[Bounding box prediction data]
● ● ● ●

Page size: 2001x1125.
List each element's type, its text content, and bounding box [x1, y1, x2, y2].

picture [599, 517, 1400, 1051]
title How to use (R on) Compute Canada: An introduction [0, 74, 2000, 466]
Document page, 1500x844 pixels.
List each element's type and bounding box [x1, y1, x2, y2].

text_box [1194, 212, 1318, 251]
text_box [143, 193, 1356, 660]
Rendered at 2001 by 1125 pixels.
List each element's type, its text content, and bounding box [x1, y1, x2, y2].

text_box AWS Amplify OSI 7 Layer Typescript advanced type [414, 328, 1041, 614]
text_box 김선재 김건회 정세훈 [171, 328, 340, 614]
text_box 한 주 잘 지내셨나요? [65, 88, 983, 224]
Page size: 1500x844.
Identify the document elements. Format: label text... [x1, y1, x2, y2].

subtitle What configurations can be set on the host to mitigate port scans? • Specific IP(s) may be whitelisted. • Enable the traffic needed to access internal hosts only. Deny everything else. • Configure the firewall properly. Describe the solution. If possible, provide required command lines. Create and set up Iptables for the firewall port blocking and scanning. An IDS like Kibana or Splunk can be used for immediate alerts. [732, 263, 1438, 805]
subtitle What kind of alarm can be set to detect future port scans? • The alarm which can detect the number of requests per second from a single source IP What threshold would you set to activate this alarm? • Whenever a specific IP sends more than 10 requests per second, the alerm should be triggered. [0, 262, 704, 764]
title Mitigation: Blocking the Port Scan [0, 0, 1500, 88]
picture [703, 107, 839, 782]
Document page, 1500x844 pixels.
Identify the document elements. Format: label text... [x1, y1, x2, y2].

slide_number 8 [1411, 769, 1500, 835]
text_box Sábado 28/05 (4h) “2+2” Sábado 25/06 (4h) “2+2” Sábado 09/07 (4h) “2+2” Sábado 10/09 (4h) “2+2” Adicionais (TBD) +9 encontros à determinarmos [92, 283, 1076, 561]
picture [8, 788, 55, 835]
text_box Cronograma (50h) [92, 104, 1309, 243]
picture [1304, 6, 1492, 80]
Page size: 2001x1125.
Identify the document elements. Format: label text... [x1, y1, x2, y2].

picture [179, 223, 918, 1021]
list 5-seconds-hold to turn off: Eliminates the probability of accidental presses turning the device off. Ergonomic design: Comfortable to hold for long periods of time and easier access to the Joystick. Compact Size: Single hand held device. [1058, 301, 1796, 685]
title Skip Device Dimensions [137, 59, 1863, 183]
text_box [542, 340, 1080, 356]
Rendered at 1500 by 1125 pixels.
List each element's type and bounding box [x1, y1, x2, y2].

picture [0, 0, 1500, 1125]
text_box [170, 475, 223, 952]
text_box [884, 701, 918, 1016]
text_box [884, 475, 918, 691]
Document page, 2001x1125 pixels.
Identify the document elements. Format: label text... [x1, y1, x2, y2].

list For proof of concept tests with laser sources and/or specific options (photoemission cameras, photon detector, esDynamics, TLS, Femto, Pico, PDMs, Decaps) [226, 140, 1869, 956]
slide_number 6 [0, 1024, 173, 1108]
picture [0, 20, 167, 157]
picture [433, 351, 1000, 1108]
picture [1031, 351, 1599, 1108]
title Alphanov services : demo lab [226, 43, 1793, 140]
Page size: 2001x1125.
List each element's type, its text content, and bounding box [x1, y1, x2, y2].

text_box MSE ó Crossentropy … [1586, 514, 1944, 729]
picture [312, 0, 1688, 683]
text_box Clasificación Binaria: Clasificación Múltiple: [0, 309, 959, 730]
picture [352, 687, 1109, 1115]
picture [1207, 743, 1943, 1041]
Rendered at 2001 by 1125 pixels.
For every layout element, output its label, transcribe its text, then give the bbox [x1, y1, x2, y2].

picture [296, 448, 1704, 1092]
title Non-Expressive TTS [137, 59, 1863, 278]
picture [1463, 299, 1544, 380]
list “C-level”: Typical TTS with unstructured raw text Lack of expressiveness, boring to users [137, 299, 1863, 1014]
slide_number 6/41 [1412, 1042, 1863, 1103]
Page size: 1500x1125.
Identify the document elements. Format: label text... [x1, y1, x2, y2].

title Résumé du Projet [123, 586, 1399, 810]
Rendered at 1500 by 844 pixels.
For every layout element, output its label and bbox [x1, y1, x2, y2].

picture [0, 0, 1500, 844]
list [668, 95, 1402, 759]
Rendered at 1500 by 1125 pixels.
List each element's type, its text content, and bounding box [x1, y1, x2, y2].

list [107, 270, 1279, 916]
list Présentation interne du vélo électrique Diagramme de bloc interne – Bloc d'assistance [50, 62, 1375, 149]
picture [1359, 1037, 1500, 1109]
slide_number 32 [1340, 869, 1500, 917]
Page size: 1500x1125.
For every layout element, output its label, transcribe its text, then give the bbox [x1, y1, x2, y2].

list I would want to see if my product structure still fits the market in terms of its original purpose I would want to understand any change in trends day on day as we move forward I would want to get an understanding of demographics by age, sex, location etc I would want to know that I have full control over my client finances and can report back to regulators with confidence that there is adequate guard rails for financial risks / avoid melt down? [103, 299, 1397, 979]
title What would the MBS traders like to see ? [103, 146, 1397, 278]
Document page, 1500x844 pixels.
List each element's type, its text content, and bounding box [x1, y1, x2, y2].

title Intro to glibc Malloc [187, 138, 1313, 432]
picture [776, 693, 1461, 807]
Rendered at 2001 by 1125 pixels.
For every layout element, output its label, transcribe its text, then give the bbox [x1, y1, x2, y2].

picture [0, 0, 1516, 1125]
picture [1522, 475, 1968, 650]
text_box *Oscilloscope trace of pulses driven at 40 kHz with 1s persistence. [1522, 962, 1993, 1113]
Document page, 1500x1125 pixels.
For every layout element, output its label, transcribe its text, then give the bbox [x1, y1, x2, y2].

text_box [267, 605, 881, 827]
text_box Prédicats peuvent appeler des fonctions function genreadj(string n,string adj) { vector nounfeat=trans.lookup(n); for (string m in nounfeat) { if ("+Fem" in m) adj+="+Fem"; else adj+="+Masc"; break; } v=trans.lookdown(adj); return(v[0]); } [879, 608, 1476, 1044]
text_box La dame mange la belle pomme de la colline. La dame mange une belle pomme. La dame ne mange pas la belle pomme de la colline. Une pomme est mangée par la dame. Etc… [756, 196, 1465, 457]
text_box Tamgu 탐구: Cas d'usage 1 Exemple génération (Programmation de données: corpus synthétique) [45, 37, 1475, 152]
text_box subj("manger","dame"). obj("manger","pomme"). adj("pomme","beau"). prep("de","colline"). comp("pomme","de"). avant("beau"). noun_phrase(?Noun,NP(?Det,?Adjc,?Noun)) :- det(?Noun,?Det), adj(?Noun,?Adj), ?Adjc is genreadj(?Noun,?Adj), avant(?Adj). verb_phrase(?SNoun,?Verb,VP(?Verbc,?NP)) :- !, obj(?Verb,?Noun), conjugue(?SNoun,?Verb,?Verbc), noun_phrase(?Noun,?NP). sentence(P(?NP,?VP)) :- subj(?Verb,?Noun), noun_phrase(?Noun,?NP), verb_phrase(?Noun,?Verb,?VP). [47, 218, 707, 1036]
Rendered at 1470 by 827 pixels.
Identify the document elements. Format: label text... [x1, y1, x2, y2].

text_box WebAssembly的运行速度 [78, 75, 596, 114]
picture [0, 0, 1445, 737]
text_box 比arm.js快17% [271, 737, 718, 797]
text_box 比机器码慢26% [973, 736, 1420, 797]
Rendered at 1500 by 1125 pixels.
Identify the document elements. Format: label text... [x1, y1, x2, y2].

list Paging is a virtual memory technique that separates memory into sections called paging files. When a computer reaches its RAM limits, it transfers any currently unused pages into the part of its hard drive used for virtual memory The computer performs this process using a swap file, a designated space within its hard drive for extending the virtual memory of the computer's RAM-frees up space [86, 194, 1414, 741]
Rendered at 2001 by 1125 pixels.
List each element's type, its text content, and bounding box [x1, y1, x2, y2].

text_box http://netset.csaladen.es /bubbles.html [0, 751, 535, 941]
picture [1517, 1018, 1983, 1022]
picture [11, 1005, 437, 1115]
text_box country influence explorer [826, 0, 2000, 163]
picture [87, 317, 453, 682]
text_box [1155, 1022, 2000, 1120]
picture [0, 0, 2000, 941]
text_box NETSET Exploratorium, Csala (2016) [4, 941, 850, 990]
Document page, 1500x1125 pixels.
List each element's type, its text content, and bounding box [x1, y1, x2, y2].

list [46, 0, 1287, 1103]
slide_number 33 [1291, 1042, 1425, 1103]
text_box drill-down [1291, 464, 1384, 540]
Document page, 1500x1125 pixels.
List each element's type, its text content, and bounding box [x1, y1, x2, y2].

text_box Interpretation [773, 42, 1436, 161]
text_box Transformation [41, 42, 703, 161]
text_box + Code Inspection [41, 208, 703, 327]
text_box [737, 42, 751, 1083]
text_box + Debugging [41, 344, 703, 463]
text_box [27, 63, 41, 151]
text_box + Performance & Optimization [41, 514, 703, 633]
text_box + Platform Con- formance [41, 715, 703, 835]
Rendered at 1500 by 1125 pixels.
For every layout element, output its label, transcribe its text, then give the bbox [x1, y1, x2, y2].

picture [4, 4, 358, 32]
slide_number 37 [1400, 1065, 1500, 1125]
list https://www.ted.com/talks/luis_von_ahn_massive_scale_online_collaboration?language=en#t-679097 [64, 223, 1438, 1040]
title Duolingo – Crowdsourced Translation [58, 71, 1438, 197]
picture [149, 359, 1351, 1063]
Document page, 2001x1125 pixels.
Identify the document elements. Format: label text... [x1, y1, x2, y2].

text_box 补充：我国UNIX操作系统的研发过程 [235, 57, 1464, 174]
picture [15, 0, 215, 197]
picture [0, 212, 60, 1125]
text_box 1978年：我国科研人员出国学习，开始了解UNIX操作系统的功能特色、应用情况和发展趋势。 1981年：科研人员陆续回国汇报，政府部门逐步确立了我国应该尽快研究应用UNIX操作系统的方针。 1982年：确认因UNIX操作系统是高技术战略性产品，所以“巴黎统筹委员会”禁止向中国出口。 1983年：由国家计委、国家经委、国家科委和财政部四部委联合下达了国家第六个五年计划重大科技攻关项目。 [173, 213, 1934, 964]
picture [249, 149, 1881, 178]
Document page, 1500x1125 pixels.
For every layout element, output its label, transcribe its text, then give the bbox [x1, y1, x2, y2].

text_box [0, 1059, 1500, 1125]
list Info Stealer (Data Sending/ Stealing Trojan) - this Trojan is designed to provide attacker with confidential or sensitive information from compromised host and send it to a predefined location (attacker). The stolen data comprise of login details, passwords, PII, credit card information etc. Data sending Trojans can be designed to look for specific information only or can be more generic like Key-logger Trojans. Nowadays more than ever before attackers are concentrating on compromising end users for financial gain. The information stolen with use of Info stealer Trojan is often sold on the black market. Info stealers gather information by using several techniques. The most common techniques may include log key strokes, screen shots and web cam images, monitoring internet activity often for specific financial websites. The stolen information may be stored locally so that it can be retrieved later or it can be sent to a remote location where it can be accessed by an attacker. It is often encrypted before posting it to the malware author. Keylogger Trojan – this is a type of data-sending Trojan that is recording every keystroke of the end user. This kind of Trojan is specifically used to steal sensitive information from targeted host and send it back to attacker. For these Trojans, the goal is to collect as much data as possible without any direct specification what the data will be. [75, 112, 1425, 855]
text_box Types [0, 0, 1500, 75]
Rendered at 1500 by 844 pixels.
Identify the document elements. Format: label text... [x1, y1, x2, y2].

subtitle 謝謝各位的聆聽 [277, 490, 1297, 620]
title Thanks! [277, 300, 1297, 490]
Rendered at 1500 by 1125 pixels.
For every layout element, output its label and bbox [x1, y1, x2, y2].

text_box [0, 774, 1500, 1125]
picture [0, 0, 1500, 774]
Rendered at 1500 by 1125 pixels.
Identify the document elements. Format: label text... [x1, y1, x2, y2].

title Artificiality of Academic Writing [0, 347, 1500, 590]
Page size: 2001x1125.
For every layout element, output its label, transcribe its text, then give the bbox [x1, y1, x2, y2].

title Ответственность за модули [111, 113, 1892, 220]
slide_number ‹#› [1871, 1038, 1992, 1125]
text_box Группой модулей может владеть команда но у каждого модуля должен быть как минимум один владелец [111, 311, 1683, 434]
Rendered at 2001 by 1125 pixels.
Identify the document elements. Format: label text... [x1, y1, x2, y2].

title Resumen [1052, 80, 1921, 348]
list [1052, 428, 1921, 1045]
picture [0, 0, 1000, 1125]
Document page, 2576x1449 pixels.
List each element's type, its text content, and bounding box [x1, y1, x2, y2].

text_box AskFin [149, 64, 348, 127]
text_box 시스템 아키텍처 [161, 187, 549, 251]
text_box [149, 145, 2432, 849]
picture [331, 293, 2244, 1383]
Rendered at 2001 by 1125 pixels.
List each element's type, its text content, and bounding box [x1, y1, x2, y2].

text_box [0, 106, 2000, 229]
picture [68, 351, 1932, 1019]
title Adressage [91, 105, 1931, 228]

● ● ● ●

### About this exercise:
Please repeat word for word the lines above that run from the beginning through the line containing "Page size: 1500x844.", keeping both the first and that last line.

### Answer to this task:
Page size: 2001x1125.
List each element's type, its text content, and bounding box [x1, y1, x2, y2].

picture [599, 517, 1400, 1051]
title How to use (R on) Compute Canada: An introduction [0, 74, 2000, 466]
Document page, 1500x844 pixels.
List each element's type and bounding box [x1, y1, x2, y2].

text_box [1194, 212, 1318, 251]
text_box [143, 193, 1356, 660]
Rendered at 2001 by 1125 pixels.
List each element's type, its text content, and bounding box [x1, y1, x2, y2].

text_box AWS Amplify OSI 7 Layer Typescript advanced type [414, 328, 1041, 614]
text_box 김선재 김건회 정세훈 [171, 328, 340, 614]
text_box 한 주 잘 지내셨나요? [65, 88, 983, 224]
Page size: 1500x844.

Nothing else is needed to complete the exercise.